In terms of markets we favour right now, I would say that the market that we’re most constructive on is still Mexico. Think of Mexico as a high-beta play on the U.S. economy. We think the U.S. economy, while it’s slowing from the highs of mid-2018, are still looking in pretty good shape. We think the U.S. probably grossed somewhere around the 3% level this year. That should be good for Mexican assets. Mexican assets continue to be undervalued.
Mexico itself has gone through a change at the top, with a new president being elected last summer. So far, though, we haven’t seen anything significantly negative from him, although bond yields did back up there in the latter end of 2018. They’ve now rallied again.
Of course, we still need to sign the new version of NAFTA, the USMCA deal, and it’s possible that Democrats in Congress might give that deal a rough pass through Congress. But at the end of it we do think that Mexico and Canada will both benefit from the signing of that deal.
Other markets that we remain exposed to and we like would include Malaysia, Poland, Brazil, Indonesia, some exposure to Chile, South Africa, Colombia. So we really do have a global favourable outlook on emerging markets.
Now, there are certainly some problem children in emerging markets. There are emerging markets that are vulnerable to higher dollar funding costs, U.S. dollar funding costs, and that would include markets like Turkey and Argentina, and those are the ones that came under the most pressure last year. They’re also going through very unconventional monetary policy cycles right now. They have some inflation pressures that they’re dealing with. So those are two markets we’re less excited about, and then of course markets like Venezuela, where you’ve got hyperinflation, and markets that we have absolutely no interest in. Generally, we shy away from investing in frontier emerging markets, and we have a bias toward higher-quality emerging markets.
Looking at a market like Turkey, which is a market we did have some exposure to a couple of years ago, one of the things that we always look for when we’re investing in emerging markets is you want to see strong, independent institutions in the economy. So, for example, you want to see the central bank operate very independently from central government, and any time you see signs that it looks like the central bank may be coming under some political interference from the central government, you start to worry, because if the central bank can’t enact a traditional monetary policy cycle, that makes it very difficult to handicap the direction of assets in that particular market.
And we’ve seen a little bit of that in Turkey, with Erdogan’s administration.
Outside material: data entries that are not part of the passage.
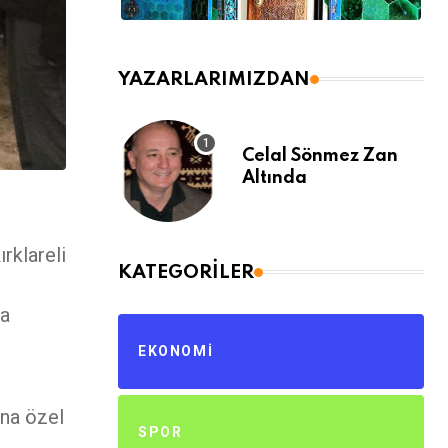
YAZARLARIMIZDAN
Celal Sönmez Zan
Altında
ırklareli
KATEGORILER
ra
EKONOMI
ına özel
SPOR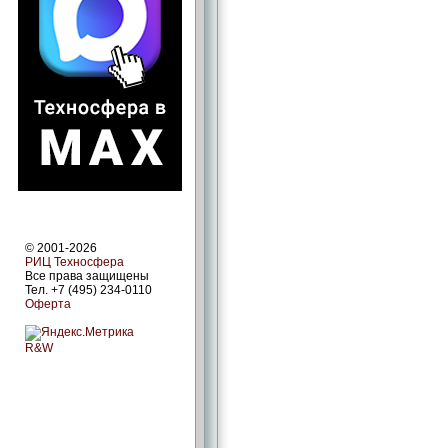
© 2001-2026
РИЦ Техносфера
Все права защищены
Тел. +7 (495) 234-0110
Оферта
R&W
Despite pretty high inflation pressures, the central bank has not been aggressive enough in raising rates. The reason why they’re doing that is because obviously raising the rates high enough will cause the economy to slow down too much, and eventually you’ll have the economy go into a recession—and clearly Erdogan’s administration doesn’t want that to happen. So you’re seeing a little bit of interference with the policy cycle, and that’s an example of what might keep us away from investing in a particular market.